La Mistral recorrió América desde los Estados Unidos, el Caribe, y todo el centro y el sur. Aprendió, o más bien aprehendió de todas partes, vibró en Puerto Rico, en Cuba, en México, amó en los Estados Unidos, sintió contrastes de amor en su Chile. Fue diplomática y recorrió Europa, alguna vez se encontró a la ya conocida Dulce María Loynaz en Italia. Gabriela estaba al corriente de la poesía coetánea de su idioma, pero confesaba que leía más ensayos sobre temas científicos. Ella se convirtió en una maestra del endecasílabo y del alejandrino, sabía meter la vida entre esos versos, sin ser demasiado fantasiosa, sin aventurarse a juegos de las vanguardias que se vieron mejor en sus coterráneos Huidobro o Neruda. Si bien tuvo una veta popular, no escribió al modo de Violeta Parra. Ella fue singular, su lenguaje la identifica de modo tal que no es posible leer un poema suyo sin darnos cuenta que es de ella. El estilo es la mujer.

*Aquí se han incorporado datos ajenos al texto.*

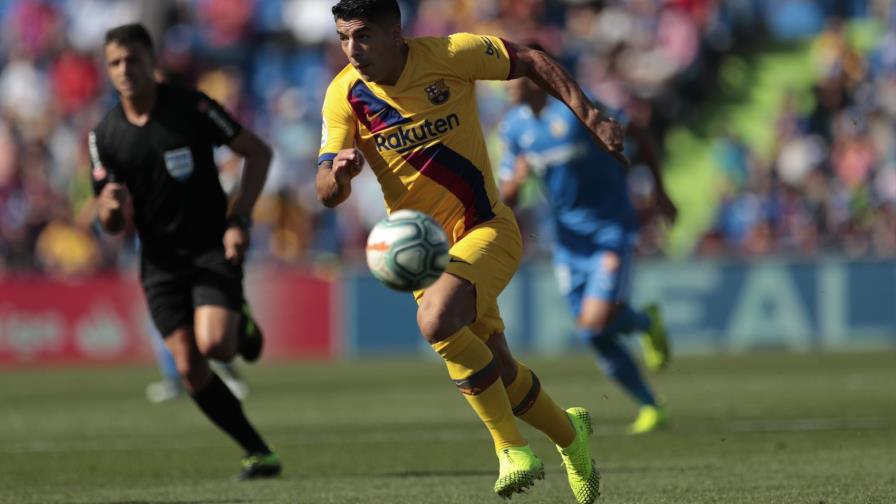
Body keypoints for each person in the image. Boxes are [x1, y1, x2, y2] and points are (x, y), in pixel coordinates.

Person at [317, 1, 629, 501]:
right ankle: (573, 438)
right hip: (424, 257)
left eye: (363, 35)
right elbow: (326, 189)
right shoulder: (343, 96)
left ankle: (511, 449)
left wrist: (589, 114)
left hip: (487, 227)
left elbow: (529, 59)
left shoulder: (451, 53)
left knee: (436, 322)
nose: (352, 49)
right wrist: (339, 176)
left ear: (396, 32)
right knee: (499, 371)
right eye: (343, 38)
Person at [90, 23, 279, 479]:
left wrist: (240, 218)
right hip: (158, 262)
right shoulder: (105, 134)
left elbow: (257, 152)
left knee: (216, 344)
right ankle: (258, 452)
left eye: (132, 59)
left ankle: (241, 321)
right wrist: (109, 208)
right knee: (189, 367)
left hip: (212, 245)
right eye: (115, 62)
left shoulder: (190, 106)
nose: (124, 70)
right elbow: (111, 224)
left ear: (152, 61)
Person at [498, 45, 678, 435]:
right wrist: (518, 177)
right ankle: (650, 401)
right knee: (590, 333)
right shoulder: (514, 128)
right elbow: (507, 196)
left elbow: (639, 132)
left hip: (610, 227)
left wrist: (659, 192)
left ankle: (644, 323)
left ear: (534, 77)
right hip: (567, 240)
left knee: (597, 322)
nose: (504, 83)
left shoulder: (577, 110)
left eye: (511, 74)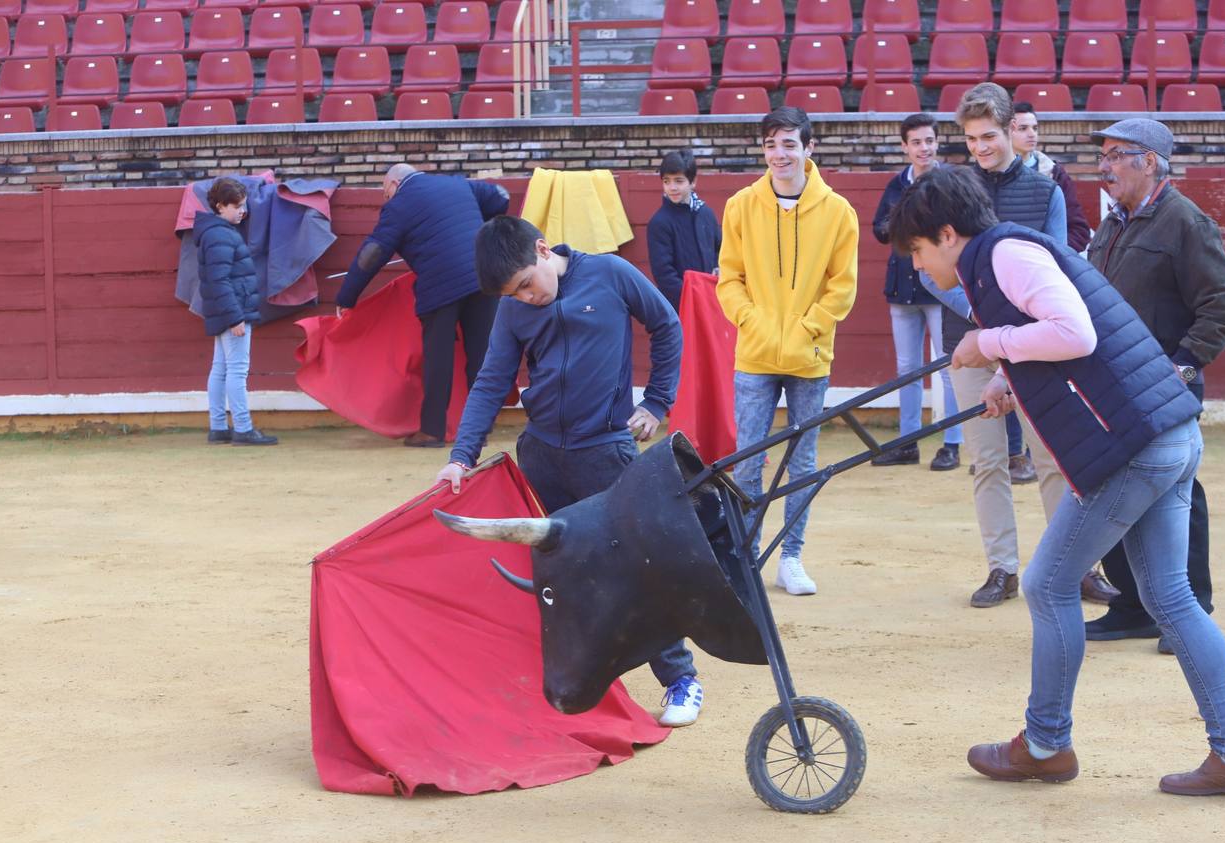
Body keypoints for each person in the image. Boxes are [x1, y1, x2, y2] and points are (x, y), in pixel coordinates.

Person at [888, 164, 1225, 798]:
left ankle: (1044, 744)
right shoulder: (1004, 253)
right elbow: (1070, 335)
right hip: (1165, 432)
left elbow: (1074, 332)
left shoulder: (1004, 256)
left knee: (1047, 584)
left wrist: (989, 342)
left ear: (948, 234)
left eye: (920, 252)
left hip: (1135, 445)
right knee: (1171, 598)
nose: (921, 267)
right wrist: (1007, 375)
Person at [434, 215, 704, 727]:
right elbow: (492, 381)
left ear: (542, 250)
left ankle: (681, 679)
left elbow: (667, 325)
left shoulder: (610, 273)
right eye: (513, 294)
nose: (525, 298)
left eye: (526, 284)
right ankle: (585, 680)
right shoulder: (513, 311)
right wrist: (461, 456)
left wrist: (657, 401)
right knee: (565, 574)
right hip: (543, 457)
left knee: (640, 567)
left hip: (606, 452)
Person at [931, 83, 1116, 609]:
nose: (981, 147)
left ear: (1013, 129)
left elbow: (1060, 266)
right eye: (971, 139)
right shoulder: (950, 190)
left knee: (1054, 455)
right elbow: (929, 272)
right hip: (969, 341)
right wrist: (982, 320)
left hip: (1037, 343)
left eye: (989, 135)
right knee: (987, 460)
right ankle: (1001, 568)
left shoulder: (1047, 190)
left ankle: (1076, 566)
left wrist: (1007, 331)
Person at [1084, 119, 1225, 654]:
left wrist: (1183, 366)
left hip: (1164, 386)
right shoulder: (1114, 224)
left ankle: (1191, 609)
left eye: (1114, 155)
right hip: (1114, 386)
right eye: (1103, 156)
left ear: (1148, 161)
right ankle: (1133, 606)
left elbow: (1224, 306)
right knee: (1117, 487)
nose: (1103, 166)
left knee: (1179, 495)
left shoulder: (1185, 222)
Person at [716, 106, 859, 597]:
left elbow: (842, 288)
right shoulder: (740, 206)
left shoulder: (839, 211)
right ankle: (747, 556)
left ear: (809, 148)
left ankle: (791, 556)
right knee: (748, 461)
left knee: (803, 463)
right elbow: (729, 279)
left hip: (810, 356)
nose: (780, 154)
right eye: (772, 145)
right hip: (754, 355)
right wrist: (753, 322)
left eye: (789, 144)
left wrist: (807, 329)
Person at [335, 163, 510, 448]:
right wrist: (477, 227)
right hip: (483, 275)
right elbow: (501, 196)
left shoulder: (400, 204)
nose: (385, 198)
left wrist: (346, 297)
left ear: (393, 185)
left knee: (438, 358)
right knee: (481, 356)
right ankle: (480, 429)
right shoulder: (456, 183)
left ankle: (432, 431)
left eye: (384, 192)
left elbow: (373, 253)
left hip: (440, 285)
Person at [869, 113, 962, 471]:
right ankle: (908, 442)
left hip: (940, 286)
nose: (924, 148)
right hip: (903, 286)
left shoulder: (947, 182)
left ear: (936, 143)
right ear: (905, 147)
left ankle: (951, 442)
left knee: (946, 367)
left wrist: (904, 224)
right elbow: (880, 230)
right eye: (917, 142)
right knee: (907, 367)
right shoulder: (898, 183)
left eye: (929, 141)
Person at [194, 176, 277, 447]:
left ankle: (218, 426)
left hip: (225, 310)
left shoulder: (215, 232)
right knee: (237, 371)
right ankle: (242, 427)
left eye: (243, 205)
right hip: (233, 312)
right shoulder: (220, 234)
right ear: (220, 206)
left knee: (220, 368)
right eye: (237, 206)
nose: (244, 211)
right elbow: (220, 281)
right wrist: (235, 317)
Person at [1010, 101, 1092, 254]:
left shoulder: (1056, 174)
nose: (1031, 134)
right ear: (1007, 131)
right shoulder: (990, 175)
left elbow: (1079, 231)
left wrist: (1053, 256)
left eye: (1034, 128)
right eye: (1023, 128)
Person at [646, 148, 722, 310]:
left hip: (712, 301)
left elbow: (720, 249)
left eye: (678, 181)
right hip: (680, 306)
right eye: (667, 181)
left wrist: (718, 270)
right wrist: (693, 298)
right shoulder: (659, 222)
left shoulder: (705, 213)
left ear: (693, 182)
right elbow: (664, 275)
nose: (672, 187)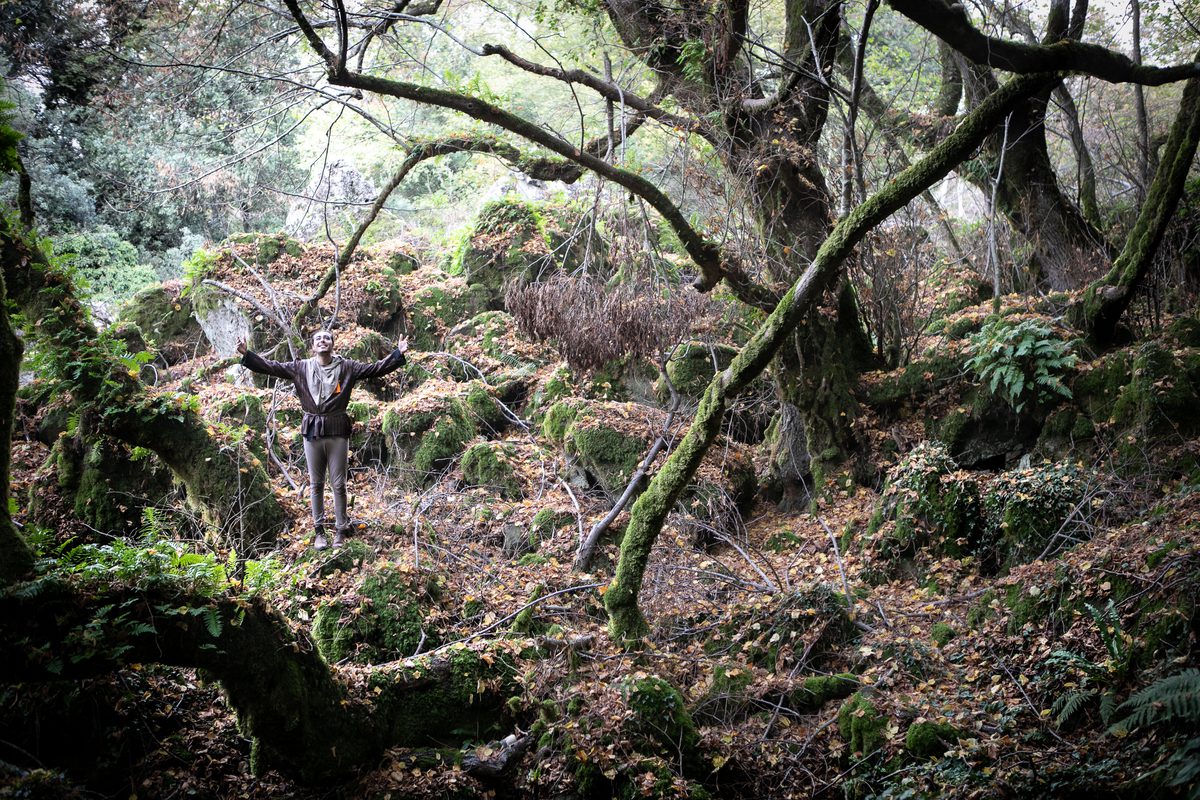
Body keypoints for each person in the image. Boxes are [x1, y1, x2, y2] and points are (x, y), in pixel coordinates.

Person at [237, 329, 408, 550]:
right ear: (313, 345)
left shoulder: (347, 367)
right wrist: (247, 354)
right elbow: (273, 367)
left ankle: (340, 529)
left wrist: (397, 354)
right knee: (316, 484)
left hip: (337, 430)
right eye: (318, 338)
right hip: (312, 431)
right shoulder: (301, 367)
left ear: (333, 344)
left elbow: (374, 369)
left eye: (327, 338)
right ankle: (319, 531)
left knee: (338, 484)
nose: (322, 341)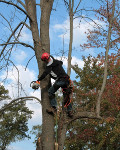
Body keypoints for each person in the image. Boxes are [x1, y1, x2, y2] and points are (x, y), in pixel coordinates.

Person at [37, 52, 73, 117]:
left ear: (45, 60)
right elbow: (61, 62)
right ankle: (70, 111)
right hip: (67, 80)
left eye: (44, 61)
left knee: (50, 92)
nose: (44, 62)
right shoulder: (57, 62)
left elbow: (44, 74)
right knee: (66, 96)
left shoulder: (49, 67)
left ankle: (54, 108)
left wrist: (38, 80)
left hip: (60, 80)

La cubana Loynaz dio testimonio singular sobre ella en «Gabriela y Lucila», de 1958: «Gabriela Mistral jamás se preocupó de ser o parecer otra cosa que no fuese ella misma, y sin creerse perfecta, tampoco la tentó el menor interés de perfección». Bien mirada así la persona, esas ideas se aplican de modo íntegro a su poesía, deslavada, poco dada a la elaboración tropológico-barroca, directa como si de realismo se tratase, testimonial y a la vez de pensamiento, emocional y a la par dada a ponderar los sentidos, sin que ellos se hagan dueños del qué decir. La dueña de la palabra poética suya es ella misma, la mujer fuerte que aplana el lenguaje, lo expone en su osamenta, no lo decora demasiado, lo usa sin afeites que, más que embellecer, sepultan lo que se es, lo que se dice. Gabriela es de una autenticidad poética tal, que el ejercicio de leerla pieza a pieza en su poesía completa deja vibración de un ser vivo que cantó, no como una sirena, sino como una diosa en tierra mirando hacia el empíreo.